TASK MATERIAL ::

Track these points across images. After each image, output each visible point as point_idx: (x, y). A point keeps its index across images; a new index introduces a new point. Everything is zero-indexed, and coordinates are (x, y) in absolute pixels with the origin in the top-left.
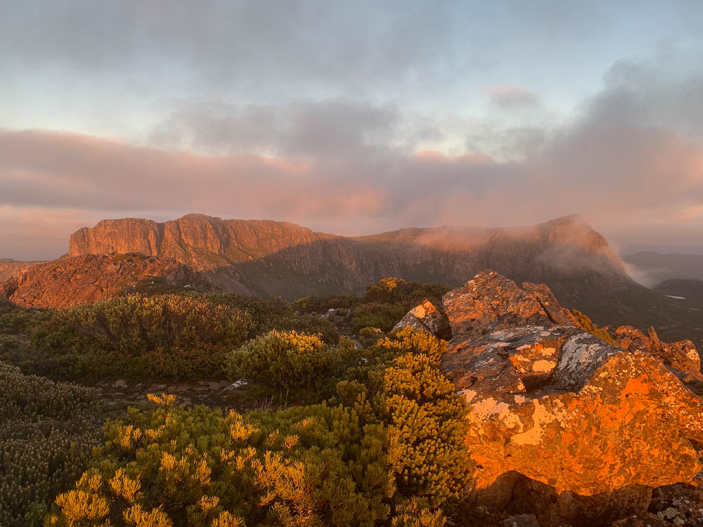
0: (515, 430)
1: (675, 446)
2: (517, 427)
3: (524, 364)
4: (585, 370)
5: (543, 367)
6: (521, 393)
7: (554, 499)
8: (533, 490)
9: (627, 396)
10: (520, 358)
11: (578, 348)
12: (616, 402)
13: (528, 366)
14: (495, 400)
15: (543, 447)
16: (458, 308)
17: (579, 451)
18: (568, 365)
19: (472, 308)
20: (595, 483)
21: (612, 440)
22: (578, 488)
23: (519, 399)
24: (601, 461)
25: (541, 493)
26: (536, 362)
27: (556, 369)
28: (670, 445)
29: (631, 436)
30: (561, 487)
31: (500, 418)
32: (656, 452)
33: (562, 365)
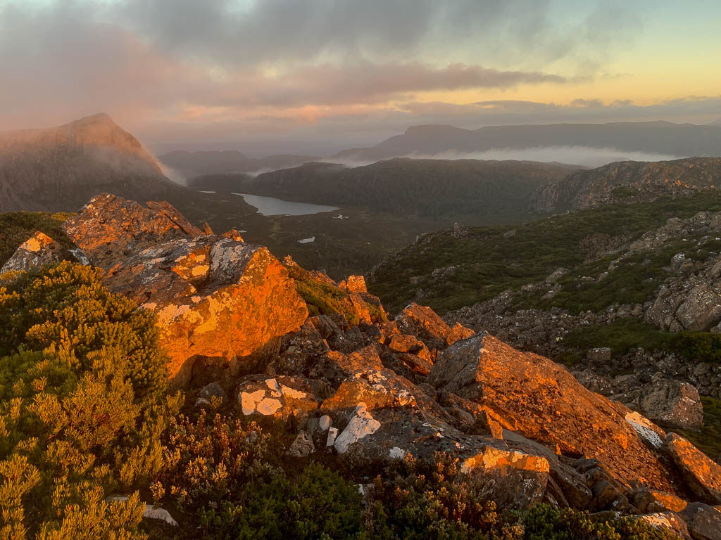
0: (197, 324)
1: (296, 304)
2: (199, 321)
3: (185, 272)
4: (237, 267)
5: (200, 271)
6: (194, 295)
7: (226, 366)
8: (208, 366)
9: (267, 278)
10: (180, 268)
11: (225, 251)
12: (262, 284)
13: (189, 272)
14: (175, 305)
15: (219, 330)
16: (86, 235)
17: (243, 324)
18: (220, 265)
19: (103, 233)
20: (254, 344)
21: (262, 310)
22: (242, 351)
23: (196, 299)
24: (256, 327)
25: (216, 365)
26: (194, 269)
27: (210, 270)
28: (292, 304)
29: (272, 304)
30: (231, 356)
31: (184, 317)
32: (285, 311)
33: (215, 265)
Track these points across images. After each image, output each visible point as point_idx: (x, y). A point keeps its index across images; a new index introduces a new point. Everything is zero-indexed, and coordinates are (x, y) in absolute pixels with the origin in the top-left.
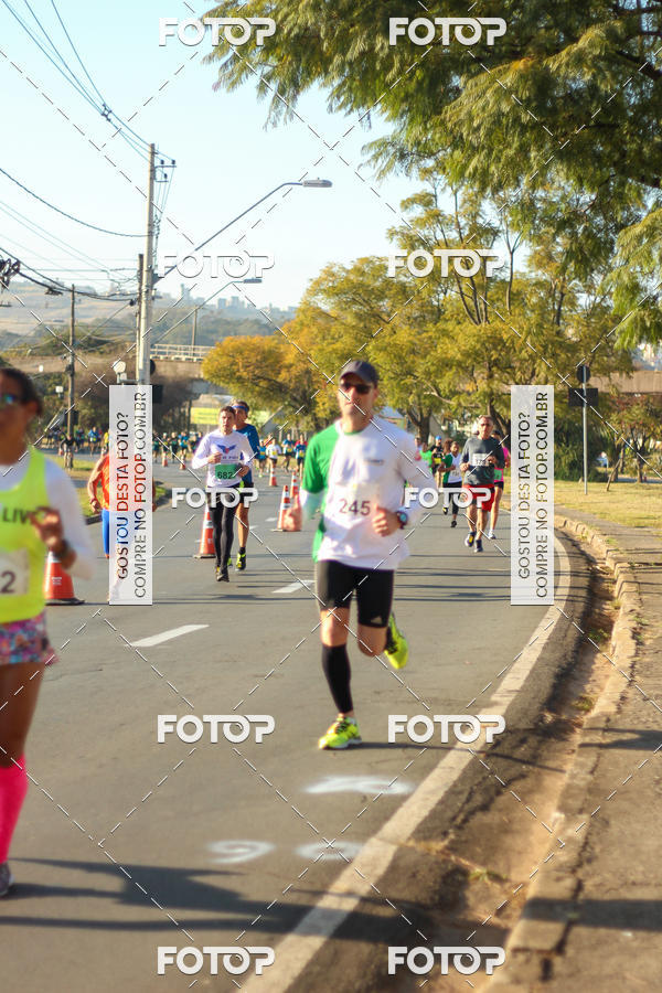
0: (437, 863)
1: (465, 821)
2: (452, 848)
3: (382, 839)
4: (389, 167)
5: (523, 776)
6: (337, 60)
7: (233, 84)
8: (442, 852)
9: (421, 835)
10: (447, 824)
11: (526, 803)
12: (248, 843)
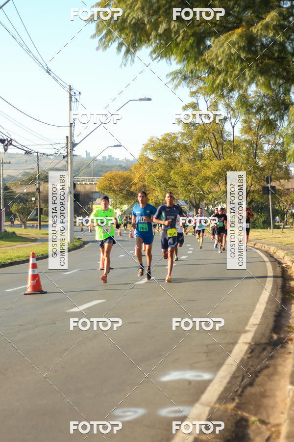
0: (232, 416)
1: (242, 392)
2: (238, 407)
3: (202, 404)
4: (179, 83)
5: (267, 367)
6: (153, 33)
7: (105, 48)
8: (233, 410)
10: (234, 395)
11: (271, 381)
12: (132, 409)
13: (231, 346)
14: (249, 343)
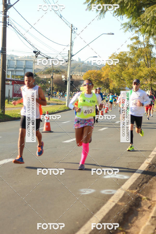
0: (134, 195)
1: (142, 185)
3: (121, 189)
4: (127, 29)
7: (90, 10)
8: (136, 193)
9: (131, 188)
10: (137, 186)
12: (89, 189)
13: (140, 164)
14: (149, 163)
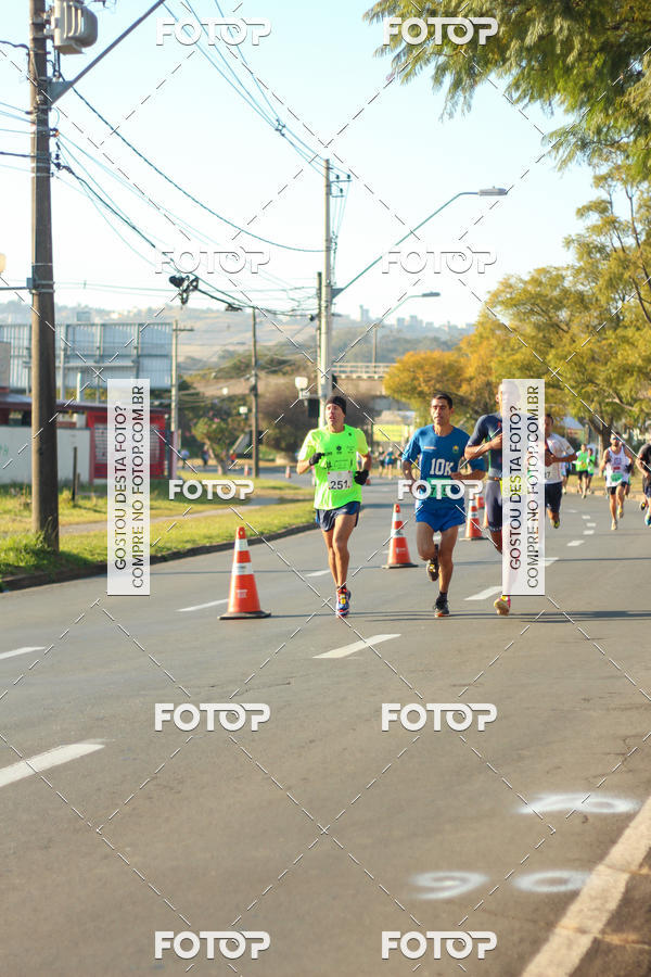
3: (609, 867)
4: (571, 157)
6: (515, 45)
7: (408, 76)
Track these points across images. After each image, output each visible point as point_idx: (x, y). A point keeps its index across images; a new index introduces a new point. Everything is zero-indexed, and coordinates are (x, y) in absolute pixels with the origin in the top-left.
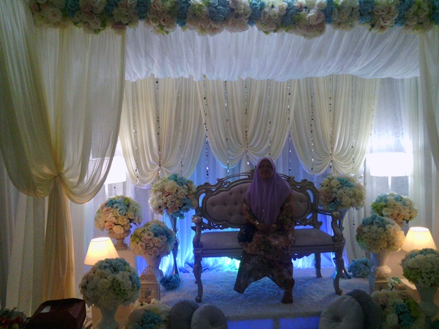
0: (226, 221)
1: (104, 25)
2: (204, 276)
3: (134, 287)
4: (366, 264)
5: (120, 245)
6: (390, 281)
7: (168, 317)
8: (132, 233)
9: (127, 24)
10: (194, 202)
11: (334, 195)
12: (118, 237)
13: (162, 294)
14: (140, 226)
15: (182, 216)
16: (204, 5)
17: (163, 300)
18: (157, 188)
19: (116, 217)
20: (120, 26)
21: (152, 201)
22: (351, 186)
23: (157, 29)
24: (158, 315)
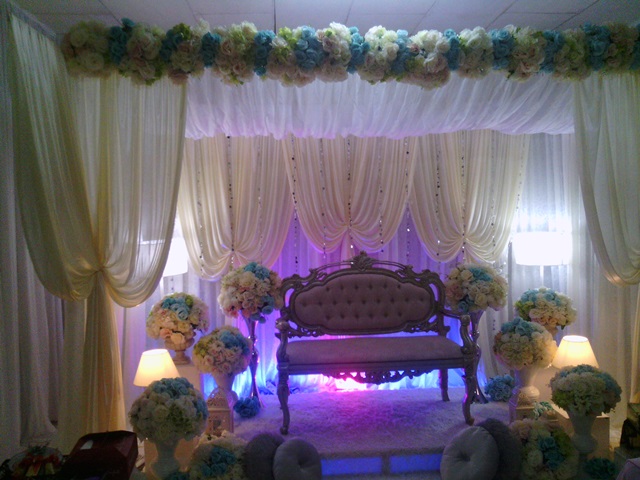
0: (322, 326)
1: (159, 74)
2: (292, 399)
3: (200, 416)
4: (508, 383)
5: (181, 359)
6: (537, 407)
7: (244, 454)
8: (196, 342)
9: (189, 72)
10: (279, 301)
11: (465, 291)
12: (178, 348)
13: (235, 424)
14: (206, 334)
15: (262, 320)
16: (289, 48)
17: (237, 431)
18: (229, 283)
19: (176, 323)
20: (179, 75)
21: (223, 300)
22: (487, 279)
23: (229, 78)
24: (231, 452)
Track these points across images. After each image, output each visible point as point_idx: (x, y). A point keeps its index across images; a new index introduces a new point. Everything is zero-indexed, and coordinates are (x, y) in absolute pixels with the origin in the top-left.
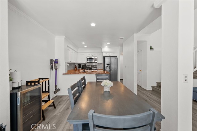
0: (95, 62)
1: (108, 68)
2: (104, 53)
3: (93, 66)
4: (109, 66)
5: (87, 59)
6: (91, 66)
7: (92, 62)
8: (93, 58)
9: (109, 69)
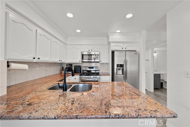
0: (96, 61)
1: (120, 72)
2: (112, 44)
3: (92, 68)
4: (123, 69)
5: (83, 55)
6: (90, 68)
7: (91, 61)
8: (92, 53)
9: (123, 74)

PROBLEM REQUIREMENTS ::
Put everything from the start of the records above down through the line "12: (132, 409)" into a numbered list, skipping blank lines. Leave the pictures out.

RESULT FOR THIS EXERCISE ::
1. Track these points across images. After each image, output each visible point as point_idx: (x, y). A point keeps its index across images; a new index introduces a new point. Everything is zero-indexed, and coordinates are (x, y) in absolute pixels with the origin in the top-left.
2. 0: (515, 430)
3. 1: (675, 446)
4. 2: (517, 427)
5. 3: (524, 364)
6. 4: (585, 370)
7. 5: (543, 367)
8. 6: (521, 393)
9. 7: (554, 499)
10. 8: (533, 490)
11. 9: (627, 396)
12. 10: (520, 358)
13. 11: (578, 348)
14. 12: (616, 402)
15. 13: (528, 366)
16. 14: (495, 400)
17. 15: (543, 447)
18. 16: (458, 308)
19. 17: (579, 451)
20. 18: (568, 365)
21. 19: (472, 308)
22. 20: (595, 483)
23. 21: (612, 440)
24. 22: (578, 488)
25. 23: (519, 399)
26. 24: (601, 461)
27. 25: (541, 493)
28. 26: (536, 362)
29. 27: (556, 369)
30. 28: (670, 445)
31. 29: (631, 436)
32. 30: (561, 487)
33. 31: (500, 418)
34. 32: (656, 452)
35. 33: (562, 365)
36. 0: (197, 324)
37. 1: (296, 304)
38. 2: (199, 321)
39. 3: (185, 272)
40. 4: (237, 267)
41. 5: (200, 271)
42. 6: (194, 295)
43. 7: (226, 366)
44. 8: (208, 366)
45. 9: (267, 278)
46. 10: (180, 268)
47. 11: (225, 251)
48. 12: (262, 284)
49. 13: (189, 272)
50. 14: (175, 305)
51. 15: (219, 330)
52. 16: (86, 235)
53. 17: (243, 324)
54. 18: (220, 265)
55. 19: (103, 233)
56. 20: (254, 344)
57. 21: (262, 310)
58. 22: (242, 351)
59. 23: (196, 299)
60. 24: (256, 327)
61. 25: (216, 365)
62. 26: (194, 269)
63. 27: (210, 270)
64. 28: (292, 304)
65. 29: (272, 304)
66. 30: (231, 356)
67. 31: (184, 317)
68. 32: (285, 311)
69. 33: (215, 265)
70. Track these points across images. After each image, output each visible point as point_idx: (x, y). A point keeps its index across images; a new index introduces a new point. Everything is zero-indexed, and coordinates are (x, y) in absolute pixels with the origin in the top-left.
71. 0: (437, 863)
72. 1: (465, 821)
73. 2: (452, 848)
74. 3: (382, 839)
75. 4: (389, 167)
76. 5: (523, 776)
77. 6: (337, 60)
78. 7: (233, 84)
79. 8: (442, 852)
80. 9: (421, 835)
81. 10: (447, 824)
82. 11: (526, 803)
83. 12: (248, 843)
84. 0: (232, 416)
85. 1: (242, 392)
86. 2: (238, 407)
87. 3: (202, 404)
88. 4: (179, 83)
89. 5: (267, 367)
90. 6: (153, 33)
91. 7: (105, 48)
92. 8: (233, 410)
93. 10: (234, 395)
94. 11: (271, 381)
95. 12: (132, 409)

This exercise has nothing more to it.